Disse certa vez José Cid: “o som da guitarra é a alma de um povo.” As cordas da guitarra portuguesa, afagadas pelos dedos viajantes, enclausuram-nos numa nostalgia com mosaicos lusos. Muito própria, muito nossa. Quando soa esta guitarra, pérola modesta no fio renascentista, Portugal fala e nós escutamos. Mike Martins partilha connosco a sua carreira, a relação com o fado, os sonhos e as mensagens. O palco frágil a preto e branco é, desta feita, dele.
Mike, é com enorme gosto que converso contigo para a nossa rubrica, o Escriba. Já falei com algumas fadistas da nossa cidade, como a Mara Pedro, mas é a primeira vez que dou espaço a um guitarrista deste grande símbolo da nação. Diz-me, como surgiu em ti este fervor pelas cordas?
O interesse pelas cordas surgiu desde novo, quando tinha 6 anos. Comecei por tocar guitarra clássica e desde ai o amor pela música só aumentou! Aos 10 optei por me inscrever no Conservatório de Viseu e, perante as propostas que tinha, decidi escolher a Guitarra Portuguesa que me acompanha desde esse dia.
Tiveste alguma referência nesse inicio de percurso?
Quando escolhi a guitarra portuguesa, foi apenas por pensar que já sabia tocar guitarra clássica e optei por uma novidade, mas as referências apenas começaram a surgir 2 a 3 anos depois de começar a tocar!
Como quem?
Carlos e Artur Paredes, Pedro Caldeira Cabral, reportório de Coimbra, e mais tarde José Nunes, Armandinho e José Manuel Neto, com reportório de Lisboa.
Que características distinguem a guitarra portuguesa das demais?
O seu timbre é único, consegue transmitir os nossos sentimentos. Podemos relacionar com os descobrimentos uma vez que tem a forma de uma lágrima, que pode significar as lágrimas de quem viu os seus entes queridos partir, o seu material é de madeira que por sinal foi utilizada para construir naus e caravelas. É o único instrumento que carrega o sentimento de um povo e tem o nome de um país.
Quanto tocas guitarra, tocas Portugal ou tocas a tua própria alma?
Toco a minha alma, que por sinal tem o sentimento do nosso povo! Logo tento levar para todo o mundo a nossa cultura filtrada pela minha alma.

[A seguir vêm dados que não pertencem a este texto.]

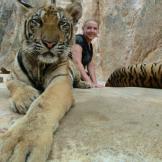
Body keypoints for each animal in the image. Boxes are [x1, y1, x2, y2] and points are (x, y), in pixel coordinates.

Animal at [0, 0, 90, 162]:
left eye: (62, 23)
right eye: (37, 21)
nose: (49, 43)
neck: (39, 65)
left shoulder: (60, 79)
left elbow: (43, 105)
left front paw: (23, 140)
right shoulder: (11, 76)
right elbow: (15, 84)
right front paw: (27, 99)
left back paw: (85, 84)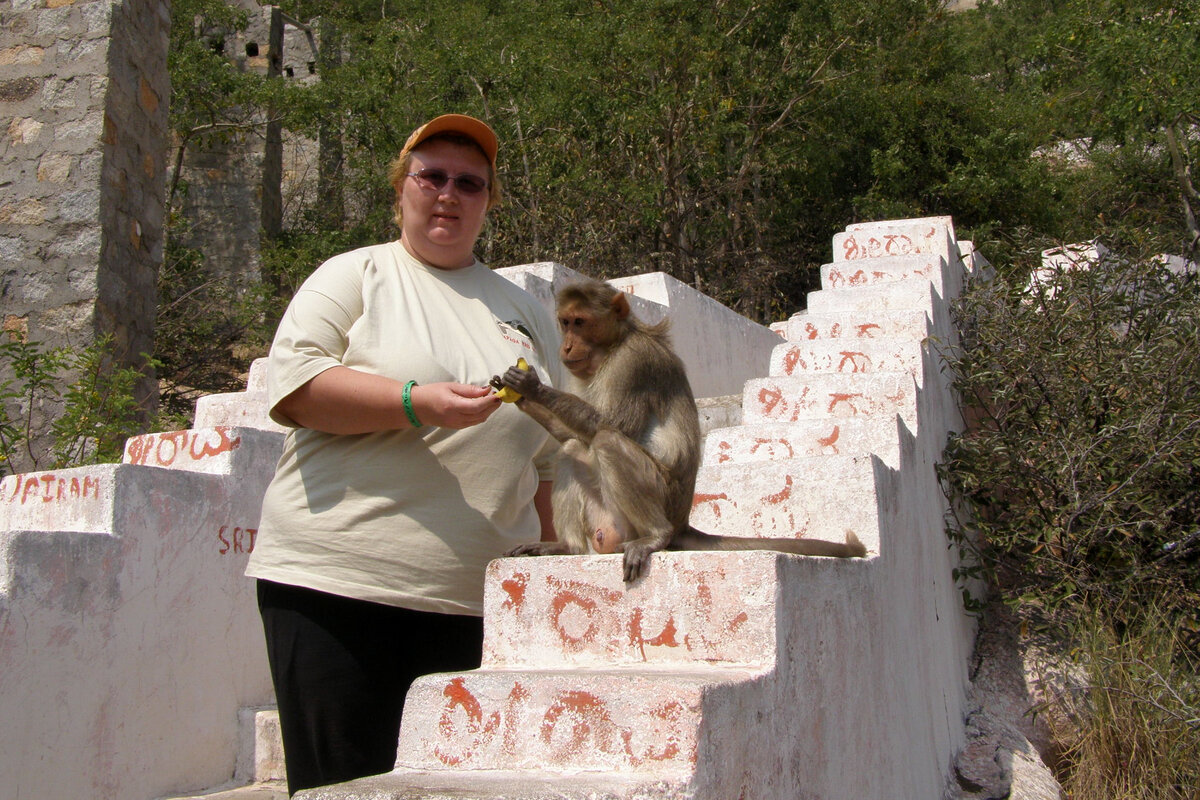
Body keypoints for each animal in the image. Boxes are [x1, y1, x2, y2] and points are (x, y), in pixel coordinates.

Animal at [492, 280, 868, 582]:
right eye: (565, 323)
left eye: (580, 322)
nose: (566, 346)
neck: (614, 344)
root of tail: (683, 520)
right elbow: (570, 435)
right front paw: (518, 397)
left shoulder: (634, 363)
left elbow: (609, 426)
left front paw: (532, 387)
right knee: (571, 449)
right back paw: (567, 547)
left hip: (662, 497)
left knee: (607, 442)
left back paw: (655, 536)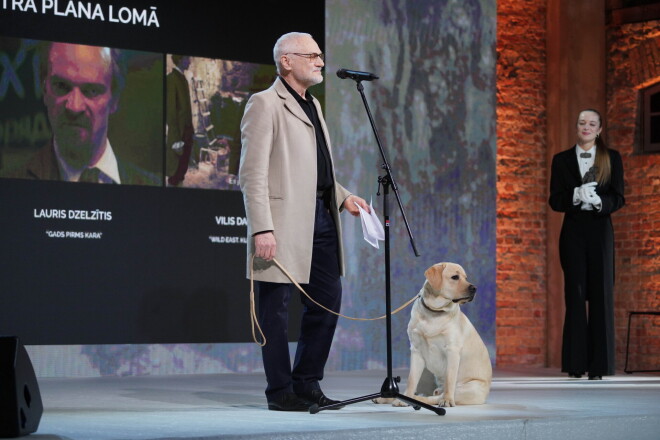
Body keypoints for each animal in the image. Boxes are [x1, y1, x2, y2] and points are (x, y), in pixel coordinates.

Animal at [376, 262, 490, 410]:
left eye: (465, 277)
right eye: (455, 277)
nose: (474, 288)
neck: (434, 312)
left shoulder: (452, 350)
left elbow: (449, 380)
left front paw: (447, 400)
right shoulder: (416, 351)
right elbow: (411, 380)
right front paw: (404, 398)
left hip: (469, 388)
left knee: (434, 397)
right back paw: (390, 398)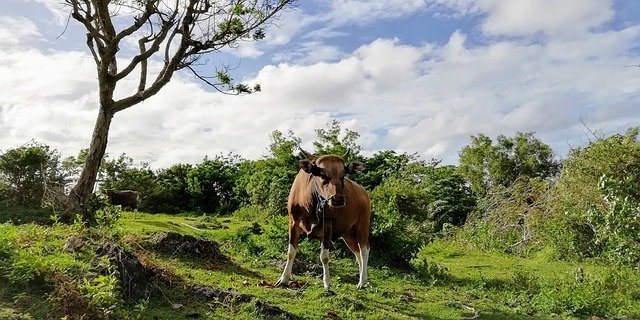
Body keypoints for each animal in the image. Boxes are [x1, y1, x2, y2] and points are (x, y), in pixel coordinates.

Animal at [274, 150, 370, 290]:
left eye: (343, 175)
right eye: (322, 174)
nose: (338, 199)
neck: (310, 203)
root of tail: (364, 193)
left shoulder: (327, 225)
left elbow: (324, 256)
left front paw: (327, 283)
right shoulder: (293, 222)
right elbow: (291, 252)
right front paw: (284, 279)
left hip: (362, 226)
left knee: (364, 250)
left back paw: (362, 282)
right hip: (348, 233)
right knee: (357, 252)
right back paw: (364, 278)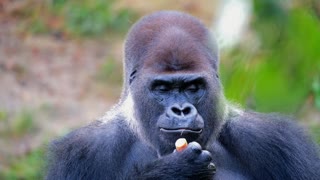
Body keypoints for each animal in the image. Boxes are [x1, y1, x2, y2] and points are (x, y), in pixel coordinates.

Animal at [47, 11, 320, 180]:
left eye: (193, 87)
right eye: (163, 89)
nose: (181, 110)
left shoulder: (280, 142)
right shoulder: (81, 152)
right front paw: (173, 171)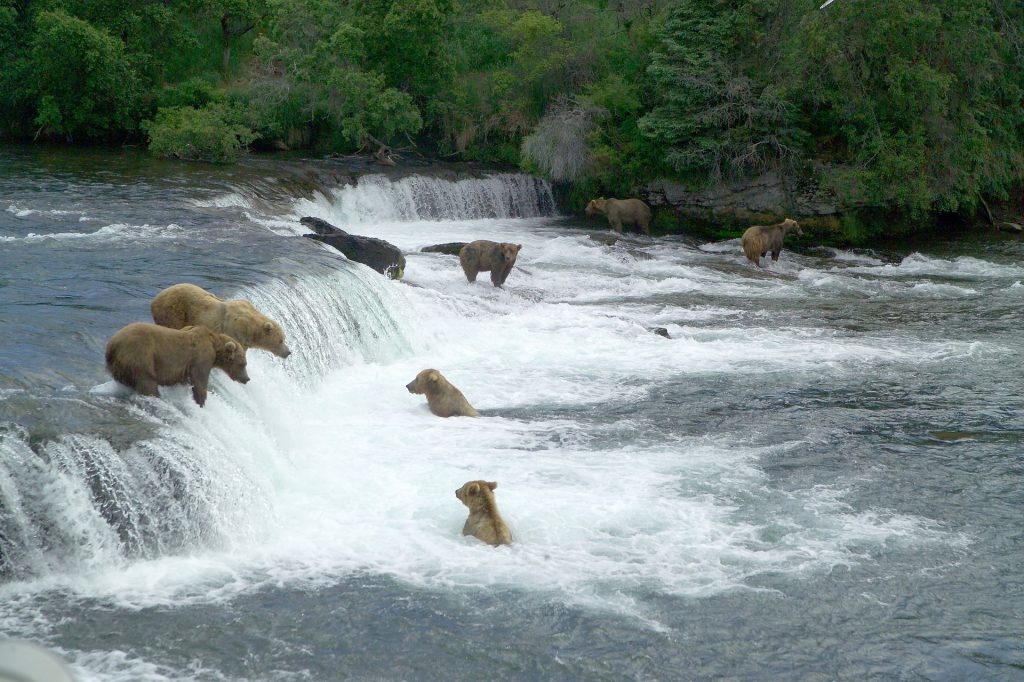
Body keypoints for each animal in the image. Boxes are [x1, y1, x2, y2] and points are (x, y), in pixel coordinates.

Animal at [104, 321, 249, 405]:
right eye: (243, 364)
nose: (247, 378)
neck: (214, 345)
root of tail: (112, 344)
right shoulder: (201, 357)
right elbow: (199, 379)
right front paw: (201, 400)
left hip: (120, 365)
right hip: (140, 355)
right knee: (147, 382)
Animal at [150, 280, 292, 358]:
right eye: (281, 340)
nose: (288, 352)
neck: (251, 330)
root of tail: (155, 299)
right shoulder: (236, 331)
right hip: (173, 311)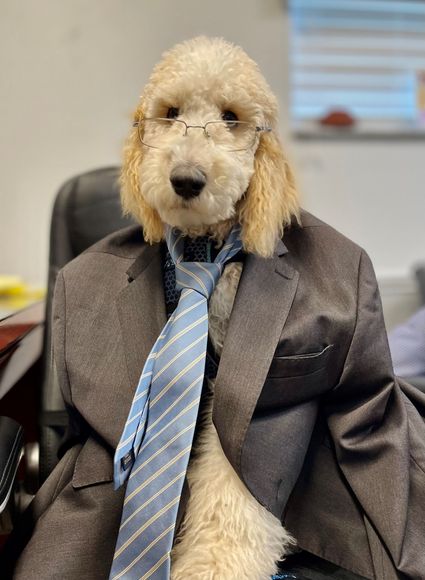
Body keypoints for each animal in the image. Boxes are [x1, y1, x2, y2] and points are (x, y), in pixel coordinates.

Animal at [117, 37, 300, 580]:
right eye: (171, 113)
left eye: (231, 117)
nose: (186, 179)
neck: (203, 249)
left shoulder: (233, 402)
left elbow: (234, 485)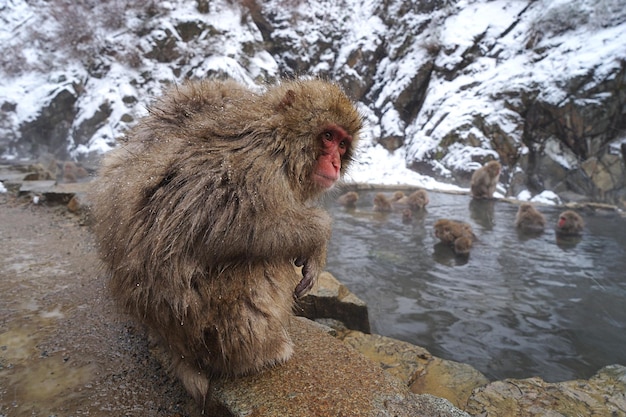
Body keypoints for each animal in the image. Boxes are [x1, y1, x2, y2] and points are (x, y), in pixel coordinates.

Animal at [88, 78, 360, 406]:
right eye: (328, 136)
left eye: (343, 144)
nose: (334, 162)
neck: (279, 137)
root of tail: (174, 341)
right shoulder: (256, 164)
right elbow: (230, 226)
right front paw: (319, 236)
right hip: (204, 319)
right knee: (258, 267)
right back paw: (262, 354)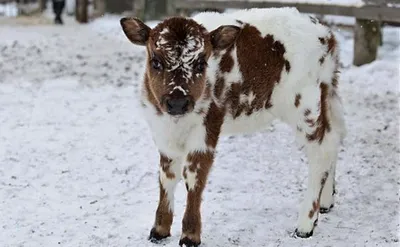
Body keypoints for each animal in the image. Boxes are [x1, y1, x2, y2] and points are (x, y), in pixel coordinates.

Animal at [119, 6, 346, 246]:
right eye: (156, 62)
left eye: (201, 63)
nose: (178, 102)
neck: (176, 122)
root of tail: (326, 33)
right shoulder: (162, 131)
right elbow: (167, 175)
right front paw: (160, 229)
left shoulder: (207, 127)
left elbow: (194, 176)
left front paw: (190, 235)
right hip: (327, 95)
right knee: (334, 136)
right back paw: (326, 202)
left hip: (305, 104)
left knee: (320, 150)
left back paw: (305, 223)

És apenas intérprete ou compões?
Apenas intérprete.
Nunca pensaste em compor?
Sim, a cada dia que passa sinto que vou ganhando recursos e à medida que o tempo passa, tudo surge na minha mente, as melodias, harmonias…
Interessante, interessante. Falando de concertos, já actuaste fora de Portugal?
Sim, já tive a oportunidade de atuar fora de Portugal.
Falando das nossas cidades, qual foi a que mais te surpreendeu a sentir o fado? (excluindo Coimbra e Lisboa)
Viseu.
O que destacarias das gentes de Viseu na tua relação com o fado?
É mais o facto de ser a cidade que me acolheu e acolhe todas as semanas, e onde passei a maior parte do tempo a aprender o que sei hoje, e continuo ainda a aprender!
Se pudesses escolher um(a) fadista com quem partilhar palco, quem seria?
Da nossa época, Ricardo Ribeiro, Camané e Carminho; do passado trabalharia com Fernando Maurício e Amália Rodrigues.
Que sonhos movem a tua carreira?
Poder tocar nas maiores salas de concertos , com as minhas referências e ídolos ou a solo, acho que é o sonho de qualquer praticante desta arte!